FAIRBANKS - Despite humble beginnings, a locally owned and operated cooperative grocery is becoming a reality in Fairbanks.
More than 500 people attended the Pioneer Park Civic Center for the Harvest Fair on Saturday to check out what will soon be a Fairbanks Community Cooperative Market in downtown Fairbanks.
As vendors and performers circled inside the civic center, prospective co-op members lined the halls and filled the auditorium to learn more.
"Our community has wildly diverse interests in wildly diverse things, and that could very well define Fairbanks," state Rep. David Guttenberg said as he introduced the market and read a proclamation about the co-op's visionary, Dave Lacey, who died this year.
Lacey was a community advocate for several outlets in Fairbanks and interior villages, and he worked to raise awareness about economic sustainability.

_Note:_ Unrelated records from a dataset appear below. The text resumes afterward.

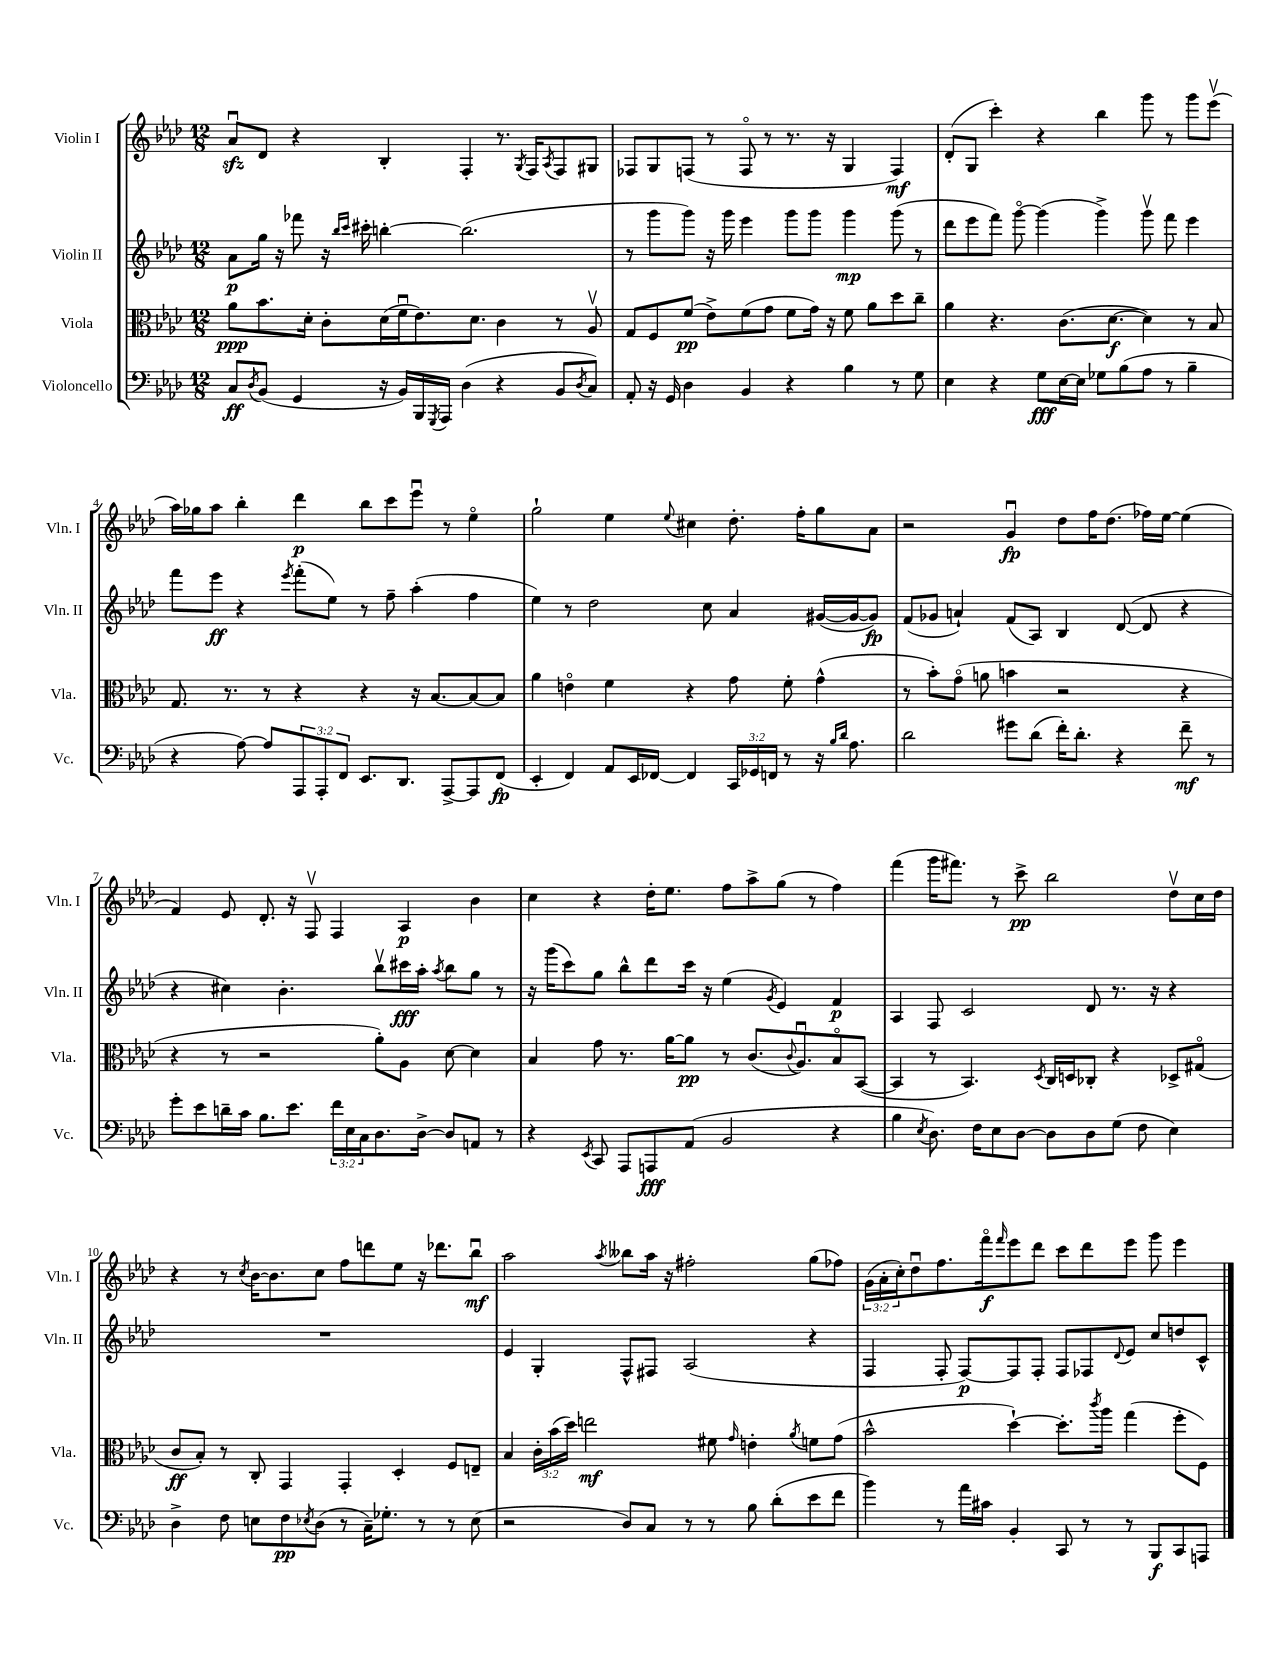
<<
\new StaffGroup <<
\new Staff = "s0" \with { instrumentName = "Violin I" shortInstrumentName = "Vln. I" } {
    \clef treble \key aes \major \numericTimeSignature \time 12/8 \override Staff.TupletNumber.text = #tuplet-number::calc-fraction-text
    aes'8\downbow\sfz des'8 r4 bes4-. f4-. r8. \acciaccatura { g8 } f16 \acciaccatura { aes8 } f8 gis8 |
    fes8 g8 f8( r8 f8\flageolet r8 r8. r16 g4 f4\mf) |
    des'8-.( g8 c'''4-.) r4 bes''4 g'''8 r8 g'''8 ees'''8\upbow( |
    aes''16) ges''16 aes''8 bes''4-. des'''4\p bes''8 c'''8 ees'''8\downbow r8 ees''4\flageolet |
    g''2-! ees''4 \appoggiatura { ees''8 } cis''4 des''8.-. f''16-. g''8 aes'8 |
    r2 g'4\downbow\fp des''8 f''16 des''8.( fes''16) ees''16~ ees''4( |
    f'4) ees'8 des'8.-. r16 f8\upbow f4 aes4\p bes'4 |
    c''4 r4 des''16-. ees''8. f''8 aes''8-> g''8( r8 f''4) |
    f'''4( g'''16 fis'''8.) r8 c'''8->\pp bes''2 des''8\upbow c''16 des''16 |
    r4 r8 \acciaccatura { c''8 } bes'16~ bes'8. c''8 f''8 d'''8 ees''8 r16 des'''8. bes''8\downbow\mf |
    aes''2 \acciaccatura { aes''8 } beses''8 aes''16 r16 fis''2-. g''8( fes''8) |
    \tuplet 3/2 { g'16( aes'16-. c''16-.) } des''8\downbow f''8. f'''16\flageolet\f \grace { f'''16 } ees'''8 des'''8 c'''8 des'''8 ees'''8 g'''8 ees'''4 \bar "|." |
}
\new Staff = "s1" \with { instrumentName = "Violin II" shortInstrumentName = "Vln. II" } {
    \clef treble \key aes \major \numericTimeSignature \time 12/8
    aes'8\p g''16 r16 fes'''8 r16 \grace { bes''16 c'''16 } cis'''16-. b''4~-. b''2.( |
    r8 g'''8 g'''8) r16 g'''16 ees'''4 g'''8 g'''8 g'''4\mp g'''8( r8 |
    des'''8 ees'''8 f'''8) g'''8~\flageolet g'''4( g'''4->) g'''8\upbow f'''8 ees'''4 |
    f'''8 ees'''8\ff r4 \acciaccatura { ees'''8 } f'''8-.( ees''8) r8 f''8-- aes''4-.( f''4 |
    ees''4) r8 des''2 c''8 aes'4 gis'16~( gis'16~ gis'8\fp) |
    f'8( ges'8 a'4-!) f'8( aes8) bes4 des'8~( des'8 r4 |
    r4 cis''4) bes'4.-. bes''8\upbow cis'''16\fff aes''16-. \acciaccatura { aes''8 } bes''8 g''8 r8 |
    r16 g'''16( c'''8) g''8 bes''8-^ des'''8 c'''16 r16 ees''4( \acciaccatura { g'8 } ees'4) f'4\p |
    aes4 f8 c'2 des'8 r8. r16 r4 |
    R1. |
    ees'4 g4-. f8-^ fis8 aes2( r4 |
    f4 f8-. f8~\p) f8 f8-. f8 fes8 \appoggiatura { des'8 } ees'8 c''8 d''8 c'8-^ \bar "|." |
}
\new Staff = "s2" \with { instrumentName = "Viola" shortInstrumentName = "Vla." } {
    \clef alto \key aes \major \numericTimeSignature \time 12/8 \override Staff.TupletNumber.text = #tuplet-number::calc-fraction-text
    aes'8\ppp bes'8. des'16-. c'8-. des'16( f'16\downbow ees'8.) des'8. c'4 r8 aes8\upbow |
    g8 f8 f'8\pp( ees'8->) f'8( g'8 f'8 g'16) r16 f'8 aes'8 des''8 c''8-- |
    aes'4 r4. c'8.( des'8.~\f des'4) r8 bes8 |
    g8. r8. r8 r4 r4 r16 bes8.~ bes8~ bes8 |
    aes'4 e'4\flageolet f'4 r4 g'8 f'8-. g'4-^( |
    r8 bes'8-.) g'8\flageolet( a'8 b'4 r2 r4 |
    r4 r8 r2 aes'8-.) aes8 des'8~ des'4 |
    bes4 g'8 r8. aes'16~ aes'8\pp r8 c'8.( \appoggiatura { c'8 } aes8.\downbow) bes8\flageolet bes,8~( |
    bes,4 r8 bes,4.) \acciaccatura { des8 } c16 d16 ces8-. r4 des8-> gis8\flageolet( |
    c'8\ff bes8-.) r8 c8-. g,4 g,4-. des4-. f8 e8-- |
    bes4 \tuplet 3/2 { c'16-. bes'16( des''16) } e''2\mf fis'8 \grace { g'16 } e'4-. \acciaccatura { aes'8 } f'8 g'8( |
    bes'2-^ des''4~-!) des''8.-. \acciaccatura { c'''8 } aes''16 g''4( f''8-. f8) \bar "|." |
}
\new Staff = "s3" \with { instrumentName = "Violoncello" shortInstrumentName = "Vc." } {
    \clef bass \key aes \major \numericTimeSignature \time 12/8 \override Staff.TupletNumber.text = #tuplet-number::calc-fraction-text
    c8\ff \acciaccatura { des8 } bes,8( g,4 r16 bes,16) bes,,16 \acciaccatura { g,,8 } aes,,16 des4( r4 bes,8 \acciaccatura { des8 } c8) |
    aes,8-. r16 g,16 des4 bes,4 r4 bes4 r8 g8 |
    ees4 r4 g8\fff ees16~ ees16 ges8 bes8( aes8 r8 bes4-- |
    r4 aes8~) aes8 \tuplet 3/2 { aes,,8 aes,,8-. f,8 } ees,8. des,8. aes,,8~-> aes,,8 f,8\fp( |
    ees,4-. f,4) aes,8 ees,16 fes,16~ fes,4 \tuplet 3/2 { c,16 ges,16 f,16 } r8 r16 \grace { bes16 des'16 } aes8. |
    des'2 gis'8 des'8( f'16-.) des'8.-. r4 f'8--\mf r8 |
    g'8-. ees'8 d'16-- c'16 bes8. ees'8. \tuplet 3/2 { f'16 ees16 c16 } des8. des16~-> des8 a,8 r8 |
    r4 \acciaccatura { ees,8 } c,8 aes,,8 a,,8\fff aes,8( bes,2 r4 |
    bes4 \acciaccatura { ees8 } des8.) f16 ees8 des8~ des8 des8 g8( f8 ees4) |
    des4-> f8 e8 f8\pp \acciaccatura { ees8 } des8( r8 c16--) ges8.-. r8 r8 ees8( |
    r2 des8) c8 r8 r8 bes8 des'8-.( ees'8 f'8 |
    bes'4) r8 aes'16 cis'16 bes,4-. c,8 r8 r8 bes,,8\f c,8 a,,8 \bar "|." |
}
>>
>>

"Doctor Dave," as he was known, was the host of "Dave's Country Cavalcade" and "Daves Hootenanny" shows on KUAC-FM during his 25-year tenure as a broadcaster.
During Saturday's first meeting, the co-op's interim board of directors and co-op members paid tribute to Lacey.
Guttenberg read a proclamation on Lacey's behalf, which was followed by a short speech by Lacey's son, Vaughan Skylark, who held back tears as he told the audience how thankful he was to see his father's dream become a reality.
"There are some amazing people in here today, and I can't wait for it to be happening," Skylark said. "I feel like my dad will live on with this and for that, I'm very thankful."
The co-op's goal is to support a healthy and sustainable community by providing natural foods and products from local suppliers, as well as offer consumer education in a friendly environment.
That vision was in the spirit of Lacey, according to Cora Kelly, who presented information about the co-op to the audience.
The plan is to sell locally grown food and other items typically found at a farmers market. A selection of organic produce will be available as well.
"It's innovative. You will know the origin of your food, and it will come from local producers," Kelly said. A co-op will offer a variety of products ranging from cabbage and carrots to lamb and lotions, she noted, and it will stimulate local production.
"There's a place for everyone here," she said.
But before various committees pick and chose products to sell, the co-op needs at least 1,500 members.
Forming a member base is going well, according to Hans Geier, who noted that as of Friday evening, the co-op had 943 members dedicated to the cause.
That number grew Saturday as families visited the Harvest Fair and made $10 down payments toward a $200 membership.